In that time, Bergeron parlayed his relationship with ABC into an additional hosting job on Dancing With the Stars, still one of the most-watched series on television after 14 cycles. It's a hefty time commitment when both series are in production, but the pre-taped nature of AFV does give him free time to think of new ways to liven up the show -- like his personal passion project to woo Saget back for the series' anniversary season in 2011.
"I spent about a year and a half and a lot of money cajoling him to come back and do an episode to celebrate the 20th year," says Bergeron. "I didn't think it was right to celebrate the show without seeing Bob come back."
The money, which all went to a good cause, was spent on a trip to Bali at a benefit for the Scleroderma Foundation -- which Saget is actively involved with.
"I was a ridiculously high bidder, and I thought that would do it," he says. "And it didn't."
His window came in 2009 when ABC had Bergeron do a promo with Saget for the latter's short-lived sitcom, Surviving Suburbia. "We were in quid-pro-quo territory," he recalls, adding that when Saget finally did agree, it was well worth it. "I'm a broadcaster and he's a comic, so I was really just his audience for that. He breaks me up, he really does."
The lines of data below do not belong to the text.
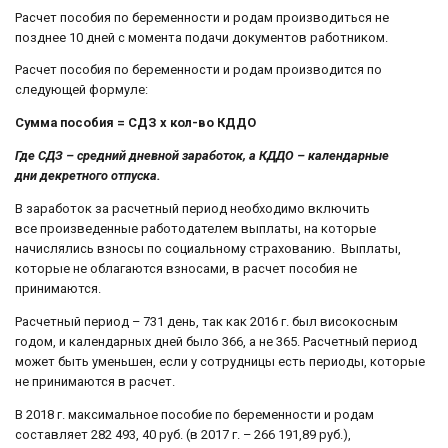
Расчет пособия по беременности и родам производиться не
позднее 10 дней с момента подачи документов работником.
Расчет пособия по беременности и родам производится по
следующей формуле:
Сумма пособия =
СДЗ х кол-во КДДО
Где СДЗ – средний дневной заработок, а КДДО – календарные
дни декретного отпуска.
В заработок за расчетный период необходимо включить
все произведенные работодателем выплаты, на которые
начислялись взносы по социальному страхованию. Выплаты,
которые не облагаются взносами, в расчет пособия не
принимаются.
Расчетный период – 731 день, так как 2016 г. был високосным
годом, и календарных дней было 366, а не 365. Расчетный период
может быть уменьшен, если у сотрудницы есть периоды, которые
не принимаются в расчет.
В 2018 г. максимальное пособие по беременности и родам
составляет 282 493, 40 руб. (в 2017 г. – 266 191,89 руб.),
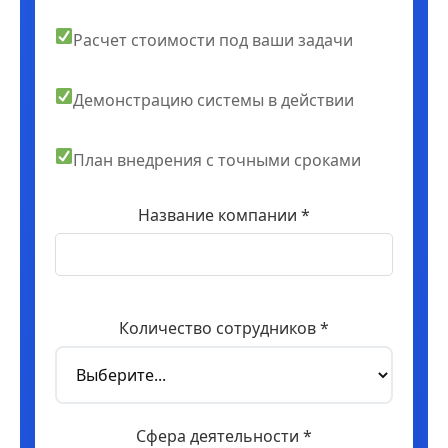
Расчет стоимости под ваши задачи
Демонстрацию системы в действии
План внедрения с точными сроками
Название компании *
Количество сотрудников *
Сфера деятельности *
As for what else he finds funny, Bergeron says that he's always happy to see pompous men humiliate themselves on camera -- but there is one clip from his time on the show that he's still especially fond of.
"There was a golden retriever on a couch, eating a bone, and one of his hind legs was a jimmy leg," he says, laughing. "He kept thinking that his own leg was trying to steal his bone. So he'd be eating the bone, his leg would start to shake, and he'd growl at it until it stopped. He'd go back to the bone and it would start shaking again and he'd growl."
America's Funniest Home Videos closes out its 21st season Sunday night at 7 p.m. on ABC.